In previous articles, I have pointed out that Luckin’s accounting shenanigans have given Starbucks the opportunity to revamp their business model.
With that in mind, two things from Starbucks’ latest revenue call stood out. First, the company launched a new WeChat Mini program. And it has strengthened its digital partnership with Ali Baba (NYSE:BABA) to achieve sequential growth of active Starbucks Rewards members.
This doubled the sales of mobile orders during the quarter. And half of those sales come from its Mobile Order & Pay business. This is a direct response to the disruption created by Luckin Coffee.
However, there was something else that caught my attention. Starbucks was able to go from a 19% drop in same-store sales to a 3% drop. And one of the reasons for this was the innovation of new products. In this case, its new cloud tea platform.

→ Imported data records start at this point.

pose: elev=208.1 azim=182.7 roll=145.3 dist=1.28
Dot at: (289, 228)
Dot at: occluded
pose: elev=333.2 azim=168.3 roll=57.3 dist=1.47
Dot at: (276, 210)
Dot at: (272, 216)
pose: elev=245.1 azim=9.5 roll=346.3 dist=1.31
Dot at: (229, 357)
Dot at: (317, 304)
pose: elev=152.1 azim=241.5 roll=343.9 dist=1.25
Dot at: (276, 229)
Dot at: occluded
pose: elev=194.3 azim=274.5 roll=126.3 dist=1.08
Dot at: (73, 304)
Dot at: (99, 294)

I mention this because it bears repeating. China may be an emerging coffee culture. But it’s a well-established tea culture. Starbucks was keen to mention that the introduction of its cloud tea platform in China had boosted sales during its earnings call. This suggests that it was not a trivial reason.
What’s the new plan?
As you know, the stock of Luckin Coffee was written off earlier this year over allegations of fraud. Claims that the company was making sales have been proven to be true. And it hasn’t stopped hurting the stock ever since.
One of the problems for potential investors is that there has been no news from the company. Well, there was recent news. Company founder Lu Zhengyao sells his stake in Ucar.
Ucar focuses on rental cars and limousines. However, the $ 232 million Zhengyao will raise appears to be needed for his other businesses. There’s no indication he’s going to put any money into Luckin.
But maybe he should. With just $ 330 million in cash, the company looks overvalued.
Stay away from the stock of luckin coffee
I agree with Ian Bezek on this one, Luckin Coffee is not viable at this time. The business may have a path to future growth. But if they do, they are very slow to announce it.
And you would think that a company trying to recover from a major fraud scandal would be more open. They are not. And for this reason, you should stay away from the stock of Luckin Coffee.
As of the publication date, Chris Markoch does not hold (neither directly nor indirectly) any position in any of the stocks mentioned in this article.
Chris Markoch is a freelance financial writer who has covered the market for over six years. He has been writing for Investor Place since 2019.